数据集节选
____
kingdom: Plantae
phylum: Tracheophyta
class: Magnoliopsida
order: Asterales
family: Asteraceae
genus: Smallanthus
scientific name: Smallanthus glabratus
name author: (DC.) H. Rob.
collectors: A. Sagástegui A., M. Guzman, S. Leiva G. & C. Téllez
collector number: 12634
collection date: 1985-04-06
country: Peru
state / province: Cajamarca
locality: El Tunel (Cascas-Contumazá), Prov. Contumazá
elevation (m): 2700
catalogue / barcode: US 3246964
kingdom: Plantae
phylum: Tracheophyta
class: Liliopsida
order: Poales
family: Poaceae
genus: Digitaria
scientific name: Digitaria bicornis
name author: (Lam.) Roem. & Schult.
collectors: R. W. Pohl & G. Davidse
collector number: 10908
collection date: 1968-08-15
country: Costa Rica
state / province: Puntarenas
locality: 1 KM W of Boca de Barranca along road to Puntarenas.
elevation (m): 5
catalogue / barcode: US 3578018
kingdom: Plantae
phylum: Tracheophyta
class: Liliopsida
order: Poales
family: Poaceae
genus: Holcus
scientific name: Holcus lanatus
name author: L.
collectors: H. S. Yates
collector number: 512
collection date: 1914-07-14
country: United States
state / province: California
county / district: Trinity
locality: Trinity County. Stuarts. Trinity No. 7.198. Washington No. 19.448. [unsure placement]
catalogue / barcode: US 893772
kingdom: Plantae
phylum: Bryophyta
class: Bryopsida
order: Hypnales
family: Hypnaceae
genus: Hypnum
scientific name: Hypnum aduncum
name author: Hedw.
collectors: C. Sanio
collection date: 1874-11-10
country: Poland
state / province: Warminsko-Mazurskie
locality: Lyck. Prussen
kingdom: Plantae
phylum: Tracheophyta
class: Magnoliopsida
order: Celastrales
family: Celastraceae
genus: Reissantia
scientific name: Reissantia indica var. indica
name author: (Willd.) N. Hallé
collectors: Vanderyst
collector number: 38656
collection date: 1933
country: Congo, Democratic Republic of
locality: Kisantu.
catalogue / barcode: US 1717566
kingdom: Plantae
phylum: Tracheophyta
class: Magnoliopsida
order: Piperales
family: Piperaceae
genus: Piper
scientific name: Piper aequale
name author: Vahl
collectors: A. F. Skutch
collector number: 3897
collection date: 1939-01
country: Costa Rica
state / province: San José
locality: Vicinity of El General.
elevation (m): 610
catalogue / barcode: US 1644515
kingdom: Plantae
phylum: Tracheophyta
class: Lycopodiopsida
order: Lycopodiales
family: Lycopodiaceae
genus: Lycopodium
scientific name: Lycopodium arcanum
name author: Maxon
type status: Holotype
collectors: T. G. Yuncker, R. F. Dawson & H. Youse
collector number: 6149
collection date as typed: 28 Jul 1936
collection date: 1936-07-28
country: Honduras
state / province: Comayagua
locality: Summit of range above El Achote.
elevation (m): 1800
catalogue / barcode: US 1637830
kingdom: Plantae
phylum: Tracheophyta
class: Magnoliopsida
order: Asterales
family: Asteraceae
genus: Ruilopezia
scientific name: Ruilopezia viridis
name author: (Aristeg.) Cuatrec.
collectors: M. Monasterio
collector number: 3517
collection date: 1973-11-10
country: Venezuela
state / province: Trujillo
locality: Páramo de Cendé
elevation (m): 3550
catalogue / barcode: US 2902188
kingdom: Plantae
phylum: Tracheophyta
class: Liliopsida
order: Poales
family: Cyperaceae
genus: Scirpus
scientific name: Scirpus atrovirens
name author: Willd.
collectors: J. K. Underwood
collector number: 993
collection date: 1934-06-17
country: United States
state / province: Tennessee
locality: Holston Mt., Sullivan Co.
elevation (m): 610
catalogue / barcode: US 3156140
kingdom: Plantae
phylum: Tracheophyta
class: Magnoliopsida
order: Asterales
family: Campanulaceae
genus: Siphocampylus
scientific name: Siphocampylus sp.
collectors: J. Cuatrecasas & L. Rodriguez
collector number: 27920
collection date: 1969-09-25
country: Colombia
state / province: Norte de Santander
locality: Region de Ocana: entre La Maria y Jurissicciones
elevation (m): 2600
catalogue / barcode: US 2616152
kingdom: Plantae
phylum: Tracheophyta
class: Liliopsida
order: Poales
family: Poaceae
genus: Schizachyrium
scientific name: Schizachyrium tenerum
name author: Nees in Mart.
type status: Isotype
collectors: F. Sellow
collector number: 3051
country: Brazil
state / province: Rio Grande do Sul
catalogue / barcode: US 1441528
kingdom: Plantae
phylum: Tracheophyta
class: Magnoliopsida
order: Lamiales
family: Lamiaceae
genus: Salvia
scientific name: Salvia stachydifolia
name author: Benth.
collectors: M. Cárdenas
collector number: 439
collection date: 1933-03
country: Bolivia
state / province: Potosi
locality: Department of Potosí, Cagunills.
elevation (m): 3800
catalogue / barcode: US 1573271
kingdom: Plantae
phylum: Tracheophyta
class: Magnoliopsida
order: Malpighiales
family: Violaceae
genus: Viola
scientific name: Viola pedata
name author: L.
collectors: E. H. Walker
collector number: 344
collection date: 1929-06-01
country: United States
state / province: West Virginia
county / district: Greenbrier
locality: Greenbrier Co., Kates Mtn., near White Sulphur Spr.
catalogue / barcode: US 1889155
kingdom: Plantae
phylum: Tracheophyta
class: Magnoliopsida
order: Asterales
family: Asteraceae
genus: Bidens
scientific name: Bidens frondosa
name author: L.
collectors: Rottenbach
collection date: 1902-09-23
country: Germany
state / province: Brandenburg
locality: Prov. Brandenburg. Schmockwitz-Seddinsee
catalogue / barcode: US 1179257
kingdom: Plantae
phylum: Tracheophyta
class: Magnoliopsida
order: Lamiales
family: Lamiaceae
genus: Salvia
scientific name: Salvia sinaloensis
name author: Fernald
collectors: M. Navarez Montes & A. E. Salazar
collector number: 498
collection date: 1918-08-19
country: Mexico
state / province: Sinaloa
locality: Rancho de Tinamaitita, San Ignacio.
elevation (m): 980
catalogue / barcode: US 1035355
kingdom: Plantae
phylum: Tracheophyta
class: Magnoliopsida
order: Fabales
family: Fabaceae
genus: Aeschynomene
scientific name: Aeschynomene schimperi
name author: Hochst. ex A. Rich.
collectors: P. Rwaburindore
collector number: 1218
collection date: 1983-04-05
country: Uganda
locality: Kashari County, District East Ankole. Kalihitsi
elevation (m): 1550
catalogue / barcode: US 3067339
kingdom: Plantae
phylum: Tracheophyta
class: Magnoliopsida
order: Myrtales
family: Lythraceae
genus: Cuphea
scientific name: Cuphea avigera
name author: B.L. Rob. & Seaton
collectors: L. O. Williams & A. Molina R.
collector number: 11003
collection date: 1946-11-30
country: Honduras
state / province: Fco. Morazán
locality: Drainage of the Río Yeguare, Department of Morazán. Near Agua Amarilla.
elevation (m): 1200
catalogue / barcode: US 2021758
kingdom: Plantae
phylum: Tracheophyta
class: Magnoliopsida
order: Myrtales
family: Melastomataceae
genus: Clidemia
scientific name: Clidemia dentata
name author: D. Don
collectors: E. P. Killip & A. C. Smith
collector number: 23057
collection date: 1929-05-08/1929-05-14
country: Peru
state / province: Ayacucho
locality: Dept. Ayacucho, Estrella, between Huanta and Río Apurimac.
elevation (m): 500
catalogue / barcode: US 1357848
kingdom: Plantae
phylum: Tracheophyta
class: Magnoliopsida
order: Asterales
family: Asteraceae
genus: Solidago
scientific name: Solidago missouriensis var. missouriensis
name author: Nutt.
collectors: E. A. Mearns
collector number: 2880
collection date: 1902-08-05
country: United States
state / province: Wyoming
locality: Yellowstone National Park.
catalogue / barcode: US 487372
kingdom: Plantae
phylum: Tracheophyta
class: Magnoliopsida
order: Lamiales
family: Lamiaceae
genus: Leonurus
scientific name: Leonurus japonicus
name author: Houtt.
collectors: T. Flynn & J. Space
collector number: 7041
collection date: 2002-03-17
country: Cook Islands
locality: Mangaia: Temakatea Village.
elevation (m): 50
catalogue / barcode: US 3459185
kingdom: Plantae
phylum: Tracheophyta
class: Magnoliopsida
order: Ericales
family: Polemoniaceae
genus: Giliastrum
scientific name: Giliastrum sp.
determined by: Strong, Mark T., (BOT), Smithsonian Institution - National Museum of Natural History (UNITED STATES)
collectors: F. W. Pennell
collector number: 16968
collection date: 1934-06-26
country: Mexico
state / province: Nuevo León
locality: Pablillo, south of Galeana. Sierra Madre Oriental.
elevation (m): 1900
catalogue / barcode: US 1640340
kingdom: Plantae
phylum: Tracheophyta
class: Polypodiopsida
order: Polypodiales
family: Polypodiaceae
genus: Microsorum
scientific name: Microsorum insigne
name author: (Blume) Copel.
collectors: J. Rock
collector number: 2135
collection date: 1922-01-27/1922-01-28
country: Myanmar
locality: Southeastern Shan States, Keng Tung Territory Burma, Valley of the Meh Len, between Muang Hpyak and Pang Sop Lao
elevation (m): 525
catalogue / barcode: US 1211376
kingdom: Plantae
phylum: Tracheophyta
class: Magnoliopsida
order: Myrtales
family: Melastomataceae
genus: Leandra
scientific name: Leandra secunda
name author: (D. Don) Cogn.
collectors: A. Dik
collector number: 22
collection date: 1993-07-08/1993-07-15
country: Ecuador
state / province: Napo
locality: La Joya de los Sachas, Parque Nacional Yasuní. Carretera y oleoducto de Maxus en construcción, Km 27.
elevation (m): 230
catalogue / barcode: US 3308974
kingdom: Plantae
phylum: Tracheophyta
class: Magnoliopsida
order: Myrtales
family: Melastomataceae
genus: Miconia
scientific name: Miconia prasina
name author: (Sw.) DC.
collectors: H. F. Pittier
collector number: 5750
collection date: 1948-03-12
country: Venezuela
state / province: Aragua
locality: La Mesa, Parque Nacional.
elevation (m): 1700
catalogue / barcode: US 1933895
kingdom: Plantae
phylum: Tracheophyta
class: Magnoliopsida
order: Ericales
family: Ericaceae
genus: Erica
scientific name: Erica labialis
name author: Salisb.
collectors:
____
### 待完成任务
请将从包含"scientific name: Smallanthus glabratus"的那一行起、一直到包含"scientific name: Digitaria bicornis"的那一行为止的所有行（首尾两行均包括在内）转换成 Markdown 表格，跳过空行。表格设"序号"和"内容"两列，"序号"列填写行的顺序编号，"内容"列填写该行原文。

### 已完成练习
| 序号 | 内容 |
|---|---|
| 1 | scientific name: Smallanthus glabratus |
| 2 | name author: (DC.) H. Rob. |
| 3 | collectors: A. Sagástegui A., M. Guzman, S. Leiva G. & C. Téllez |
| 4 | collector number: 12634 |
| 5 | collection date: 1985-04-06 |
| 6 | country: Peru |
| 7 | state / province: Cajamarca |
| 8 | locality: El Tunel (Cascas-Contumazá), Prov. Contumazá |
| 9 | elevation (m): 2700 |
| 10 | catalogue / barcode: US 3246964 |
| 11 | kingdom: Plantae |
| 12 | phylum: Tracheophyta |
| 13 | class: Liliopsida |
| 14 | order: Poales |
| 15 | family: Poaceae |
| 16 | genus: Digitaria |
| 17 | scientific name: Digitaria bicornis |